- TASK GOAL
Gather each line containing the string "Organizando" from these entries.
####
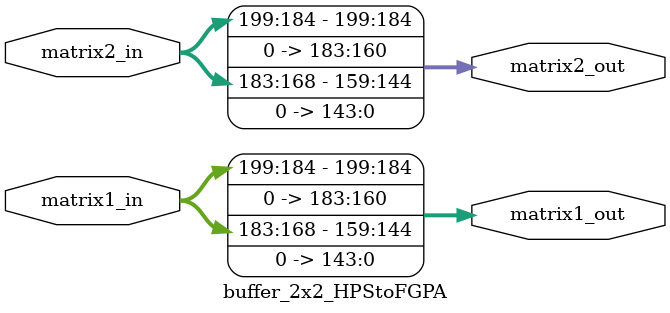
<source format=v>
module buffer_2x2_HPStoFGPA(
	input [199:0] matrix1_in, matrix2_in, //Matrizes vindo sem organização
	output [199:0] matrix1_out, matrix2_out //Matrizes organizadas com base no tamanho
);
	
	//Organizando a matriz 1
	assign matrix1_out[199:184] = matrix1_in[199:184];
	assign matrix1_out[159:144] = matrix1_in[183:168];
	
	assign matrix1_out[183:160] = 0;
	assign matrix1_out[143:0] = 0;

	
	//Organizando a matriz 2
	assign matrix2_out[199:184] = matrix2_in[199:184];
	assign matrix2_out[159:144] = matrix2_in[183:168];
	
	assign matrix2_out[183:160] = 0;
	assign matrix2_out[143:0] = 0;
	
endmodule
</source>
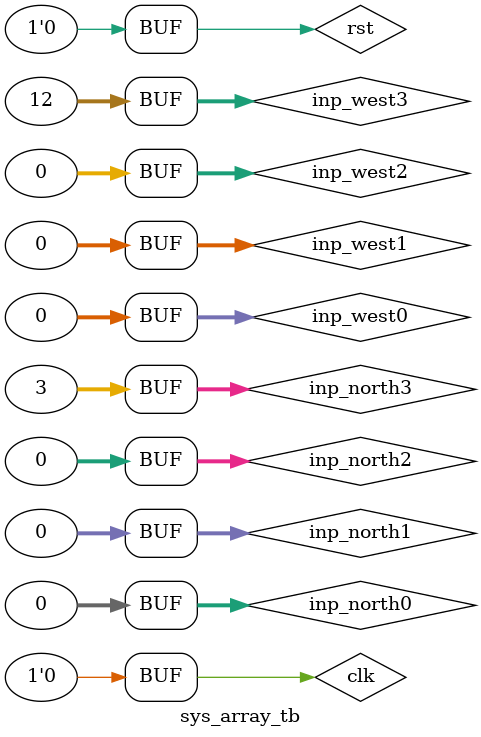
<source format=v>
module sys_array_tb;

reg rst, clk;

reg [31:0] inp_west0, inp_west1, inp_west2, inp_west3, inp_north0, inp_north1, inp_north2, inp_north3;
wire [63:0] result0, result1, result2, result3, result4, result5, result6, result7, result8, result9, result10, result11, result12, result13, result14, result15;
wire done;

systolic_array uut(inp_west0, inp_west1, inp_west2, inp_west3,
		      inp_north0, inp_north1, inp_north2, inp_north3,
		      clk, rst, done,
              result0, result1, result2, result3, result4, result5, result6, result7, result8, result9, result10, result11, result12, result13, result14, result15);


initial begin
	#3  inp_west0 <= 32'd3;
	    inp_north0 <= 32'd12;
	#10 inp_west0 <= 32'd2;
	    inp_north0 <= 32'd8;
	#10 inp_west0 <= 32'd1;
	    inp_north0 <= 32'd4;
	#10 inp_west0 <= 32'd0;
	    inp_north0 <= 32'd0;
	#10 inp_west0 <= 32'd0;
	    inp_north0 <= 32'd0;
	#10 inp_west0 <= 32'd0;
	    inp_north0 <= 32'd0;
	#10 inp_west0 <= 32'd0;	
	    inp_north0 <= 32'd0;
end

initial begin
	#3  inp_west1 <= 32'd0;
	    inp_north1 <= 32'd0;
	#10 inp_west1 <= 32'd7;
	    inp_north1 <= 32'd13;
	#10 inp_west1 <= 32'd6;
	    inp_north1 <= 32'd9;
	#10 inp_west1 <= 32'd5;
	    inp_north1 <= 32'd5;
	#10 inp_west1 <= 32'd4;
	    inp_north1 <= 32'd1;
	#10 inp_west1 <= 32'd0;
	    inp_north1 <= 32'd0;
	#10 inp_west1 <= 32'd0;	
	    inp_north1 <= 32'd0;
end

initial begin
	#3  inp_west2 <= 32'd0;
	    inp_north2 <= 32'd0;
	#10 inp_west2 <= 32'd0;
	    inp_north2 <= 32'd0;
	#10 inp_west2 <= 32'd11;
	    inp_north2 <= 32'd14;
	#10 inp_west2 <= 32'd10;
	    inp_north2 <= 32'd10;
	#10 inp_west2 <= 32'd9;
	    inp_north2 <= 32'd6;
	#10 inp_west2 <= 32'd8;
	    inp_north2 <= 32'd2;
	#10 inp_west2 <= 32'd0;	
	    inp_north2 <= 32'd0;
end

initial begin
	#3  
		inp_west3 <= 32'd0;
	    inp_north3 <= 32'd0;
	#10 
		inp_west3 <= 32'd0;
	    inp_north3 <= 32'd0;
	#10 
		inp_west3 <= 32'd0;
	    inp_north3 <= 32'd0;
	#10 
		inp_west3 <= 32'd15;
	    inp_north3 <= 32'd15;
	#10 inp_west3 <= 32'd14;
	    inp_north3 <= 32'd11;
	#10 inp_west3 <= 32'd13;
	    inp_north3 <= 32'd7;
	#10 inp_west3 <= 32'd12;	
	    inp_north3 <= 32'd3;
end

initial begin
rst <= 1;
clk <= 0;
#3
rst <= 0;
end

initial begin
	repeat(21)
		#5 clk <= ~clk;
end


endmodule
</source>
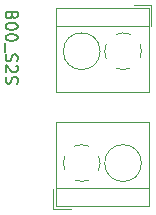
<source format=gbr>
G04 #@! TF.GenerationSoftware,KiCad,Pcbnew,5.1.5-52549c5~86~ubuntu18.04.1*
G04 #@! TF.CreationDate,2020-09-04T14:30:59-05:00*
G04 #@! TF.ProjectId,B00,4230302e-6b69-4636-9164-5f7063625858,rev?*
G04 #@! TF.SameCoordinates,Original*
G04 #@! TF.FileFunction,Legend,Top*
G04 #@! TF.FilePolarity,Positive*
%FSLAX46Y46*%
G04 Gerber Fmt 4.6, Leading zero omitted, Abs format (unit mm)*
G04 Created by KiCad (PCBNEW 5.1.5-52549c5~86~ubuntu18.04.1) date 2020-09-04 14:30:59*
%MOMM*%
%LPD*%
G04 APERTURE LIST*
%ADD10C,0.150000*%
%ADD11C,0.120000*%
G04 APERTURE END LIST*
D10*
X21229628Y-21134723D02*
X21182009Y-21277580D01*
X21134390Y-21325200D01*
X21039152Y-21372819D01*
X20896295Y-21372819D01*
X20801057Y-21325200D01*
X20753438Y-21277580D01*
X20705819Y-21182342D01*
X20705819Y-20801390D01*
X21705819Y-20801390D01*
X21705819Y-21134723D01*
X21658200Y-21229961D01*
X21610580Y-21277580D01*
X21515342Y-21325200D01*
X21420104Y-21325200D01*
X21324866Y-21277580D01*
X21277247Y-21229961D01*
X21229628Y-21134723D01*
X21229628Y-20801390D01*
X21705819Y-21991866D02*
X21705819Y-22087104D01*
X21658200Y-22182342D01*
X21610580Y-22229961D01*
X21515342Y-22277580D01*
X21324866Y-22325200D01*
X21086771Y-22325200D01*
X20896295Y-22277580D01*
X20801057Y-22229961D01*
X20753438Y-22182342D01*
X20705819Y-22087104D01*
X20705819Y-21991866D01*
X20753438Y-21896628D01*
X20801057Y-21849009D01*
X20896295Y-21801390D01*
X21086771Y-21753771D01*
X21324866Y-21753771D01*
X21515342Y-21801390D01*
X21610580Y-21849009D01*
X21658200Y-21896628D01*
X21705819Y-21991866D01*
X21705819Y-22944247D02*
X21705819Y-23039485D01*
X21658200Y-23134723D01*
X21610580Y-23182342D01*
X21515342Y-23229961D01*
X21324866Y-23277580D01*
X21086771Y-23277580D01*
X20896295Y-23229961D01*
X20801057Y-23182342D01*
X20753438Y-23134723D01*
X20705819Y-23039485D01*
X20705819Y-22944247D01*
X20753438Y-22849009D01*
X20801057Y-22801390D01*
X20896295Y-22753771D01*
X21086771Y-22706152D01*
X21324866Y-22706152D01*
X21515342Y-22753771D01*
X21610580Y-22801390D01*
X21658200Y-22849009D01*
X21705819Y-22944247D01*
X20610580Y-23468057D02*
X20610580Y-24229961D01*
X20753438Y-24420438D02*
X20705819Y-24563295D01*
X20705819Y-24801390D01*
X20753438Y-24896628D01*
X20801057Y-24944247D01*
X20896295Y-24991866D01*
X20991533Y-24991866D01*
X21086771Y-24944247D01*
X21134390Y-24896628D01*
X21182009Y-24801390D01*
X21229628Y-24610914D01*
X21277247Y-24515676D01*
X21324866Y-24468057D01*
X21420104Y-24420438D01*
X21515342Y-24420438D01*
X21610580Y-24468057D01*
X21658200Y-24515676D01*
X21705819Y-24610914D01*
X21705819Y-24849009D01*
X21658200Y-24991866D01*
X21610580Y-25372819D02*
X21658200Y-25420438D01*
X21705819Y-25515676D01*
X21705819Y-25753771D01*
X21658200Y-25849009D01*
X21610580Y-25896628D01*
X21515342Y-25944247D01*
X21420104Y-25944247D01*
X21277247Y-25896628D01*
X20705819Y-25325200D01*
X20705819Y-25944247D01*
X20753438Y-26325200D02*
X20705819Y-26468057D01*
X20705819Y-26706152D01*
X20753438Y-26801390D01*
X20801057Y-26849009D01*
X20896295Y-26896628D01*
X20991533Y-26896628D01*
X21086771Y-26849009D01*
X21134390Y-26801390D01*
X21182009Y-26706152D01*
X21229628Y-26515676D01*
X21277247Y-26420438D01*
X21324866Y-26372819D01*
X21420104Y-26325200D01*
X21515342Y-26325200D01*
X21610580Y-26372819D01*
X21658200Y-26420438D01*
X21705819Y-26515676D01*
X21705819Y-26753771D01*
X21658200Y-26896628D01*
D11*
X24740000Y-37524600D02*
X26240000Y-37524600D01*
X24740000Y-35784600D02*
X24740000Y-37524600D01*
X32800000Y-30164600D02*
X32800000Y-37284600D01*
X24980000Y-30164600D02*
X24980000Y-37284600D01*
X24980000Y-37284600D02*
X32800000Y-37284600D01*
X24980000Y-30164600D02*
X32800000Y-30164600D01*
X24980000Y-35724600D02*
X32800000Y-35724600D01*
X32195000Y-33624600D02*
G75*
G03X32195000Y-33624600I-1555000J0D01*
G01*
X27167011Y-35180092D02*
G75*
G02X26532000Y-35056600I-27011J1555492D01*
G01*
X25707891Y-34232342D02*
G75*
G02X25708000Y-33016600I1432109J607742D01*
G01*
X26532258Y-32192491D02*
G75*
G02X27748000Y-32192600I607742J-1432109D01*
G01*
X28572109Y-33016858D02*
G75*
G02X28572000Y-34232600I-1432109J-607742D01*
G01*
X27747587Y-35055985D02*
G75*
G02X27140000Y-35179600I-607587J1431385D01*
G01*
X33040000Y-20255400D02*
X31540000Y-20255400D01*
X33040000Y-21995400D02*
X33040000Y-20255400D01*
X24980000Y-27615400D02*
X24980000Y-20495400D01*
X32800000Y-27615400D02*
X32800000Y-20495400D01*
X32800000Y-20495400D02*
X24980000Y-20495400D01*
X32800000Y-27615400D02*
X24980000Y-27615400D01*
X32800000Y-22055400D02*
X24980000Y-22055400D01*
X28695000Y-24155400D02*
G75*
G03X28695000Y-24155400I-1555000J0D01*
G01*
X30612989Y-22599908D02*
G75*
G02X31248000Y-22723400I27011J-1555492D01*
G01*
X32072109Y-23547658D02*
G75*
G02X32072000Y-24763400I-1432109J-607742D01*
G01*
X31247742Y-25587509D02*
G75*
G02X30032000Y-25587400I-607742J1432109D01*
G01*
X29207891Y-24763142D02*
G75*
G02X29208000Y-23547400I1432109J607742D01*
G01*
X30032413Y-22724015D02*
G75*
G02X30640000Y-22600400I607587J-1431385D01*
G01*
M02*

</source>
####
- YOUR RESPONSE
	//Organizando a matriz 1
	//Organizando a matriz 2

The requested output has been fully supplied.